= AVAILABLE DATA =
++++++++++++++++++++

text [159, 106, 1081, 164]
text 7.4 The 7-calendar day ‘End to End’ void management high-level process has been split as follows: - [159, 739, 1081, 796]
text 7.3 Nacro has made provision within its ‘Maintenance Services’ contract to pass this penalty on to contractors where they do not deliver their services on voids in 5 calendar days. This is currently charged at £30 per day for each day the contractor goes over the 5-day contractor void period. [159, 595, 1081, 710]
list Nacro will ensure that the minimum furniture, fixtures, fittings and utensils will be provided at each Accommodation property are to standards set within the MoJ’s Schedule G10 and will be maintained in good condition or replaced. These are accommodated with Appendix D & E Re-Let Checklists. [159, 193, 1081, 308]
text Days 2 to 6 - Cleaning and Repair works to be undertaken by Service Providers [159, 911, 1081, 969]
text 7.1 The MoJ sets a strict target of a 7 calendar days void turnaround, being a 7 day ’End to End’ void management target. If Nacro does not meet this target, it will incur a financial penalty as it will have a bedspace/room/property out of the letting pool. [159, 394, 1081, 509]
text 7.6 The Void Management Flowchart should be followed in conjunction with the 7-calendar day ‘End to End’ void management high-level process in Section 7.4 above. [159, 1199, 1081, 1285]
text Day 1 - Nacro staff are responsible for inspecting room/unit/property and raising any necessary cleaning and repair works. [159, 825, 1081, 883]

++++++++++++++++++++

= JOB =
Go through the listing above and return each line where the word "process" occurs.

= YOUR SOLUTION =
text 7.4 The 7-calendar day ‘End to End’ void management high-level process has been split as follows: - [159, 739, 1081, 796]
text 7.6 The Void Management Flowchart should be followed in conjunction with the 7-calendar day ‘End to End’ void management high-level process in Section 7.4 above. [159, 1199, 1081, 1285]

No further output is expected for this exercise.